In light of recent events, Rondo’s final 23 games with the Mavs, plus the playoffs might be his final run with the squad anyway as Rondo becomes a free agent at the end of the season. For the same reason, it’s also different from the battles Carlisle and Jason Kidd would have during their first season together before eventually winning a chip. It wasn’t nearly as publicized on national TV. They worked through it and Carlisle eventually ceded control to Kidd in midseason.
When Dallas acquired Rondo owner Mark Cuban said publicly that the plan wasn't to make him a rental. His plan was to build a starting five of Rondo, Monta Ellis, Chandler Parsons, Nowitzki and Chandler -- a monster squad that was supposed to challenge for NBA supremacy.
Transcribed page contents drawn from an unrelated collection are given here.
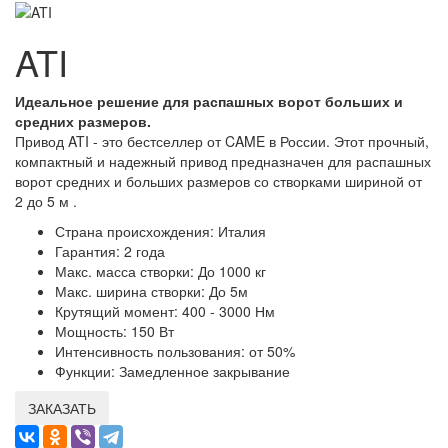
ATI
Идеальное решение для распашных ворот больших и
средних размеров.
Привод ATI - это бестселлер от CAME в России. Этот прочный,
компактный и надежный привод предназначен для распашных
ворот средних и больших размеров со створками шириной от
2 до 5 м .
Страна происхождения:
Италия
Гарантия:
2 года
Макс. масса створки:
До 1000 кг
Макс. ширина створки:
До 5м
Крутящий момент:
400 - 3000 Нм
Мощность:
150 Вт
Интенсивность пользования:
от 50%
Функции:
Замедленное закрывание
ЗАКАЗАТЬ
Proof of Dallas’ initial commitment to Rondo is evident in the fact that they gave up a first-round pick, a second-round pick and three role players for him.
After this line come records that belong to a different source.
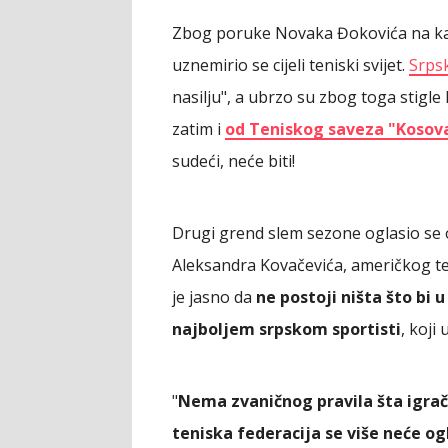
Zbog poruke Novaka Đokovića na ka
uznemirio se cijeli teniski svijet.
Srpsk
nasilju", a ubrzo su zbog toga stigle k
zatim i
od Teniskog saveza "Kosov
sudeći, neće biti!
Drugi grend slem sezone oglasio se
Aleksandra Kovačevića, američkog te
je jasno da
ne postoji ništa što bi 
najboljem srpskom sportisti
, koji
"
Nema zvaničnog pravila šta igrač
teniska federacija se više neće og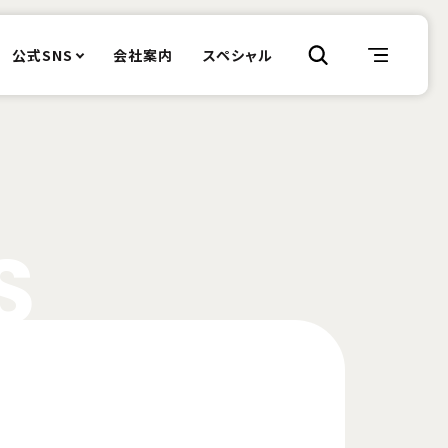
公式SNS
会社案内
スペシャル
S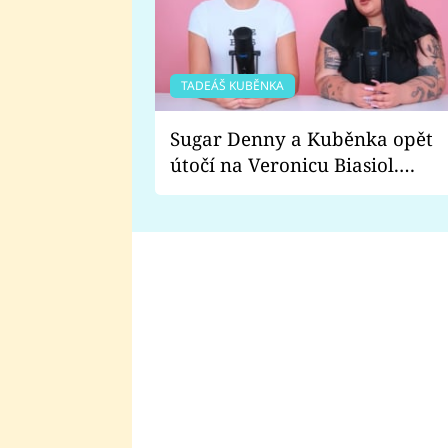
TADEÁŠ KUBĚNKA
Sugar Denny a Kuběnka opět
útočí na Veronicu Biasiol.
Proč je podle nich falešná a
lže o své nevěře?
Those plans are looking shaky right now. If I’m Rondo I’m not messing with Rick The Ruler. There are plenty of teams who desire Rondo’s services, my hometown Knicks being one of them. He won’t be starving for offers. He also won’t be looking to make friends at his next destination. He’s not against joining a brotherhood, but you kind of got to let Picasso paint on that court and when Rondo is your point guard sometimes you’re going to have to kind of let him pout. Slave tactics in coaching went out with the center position. Carlisle needs to relax.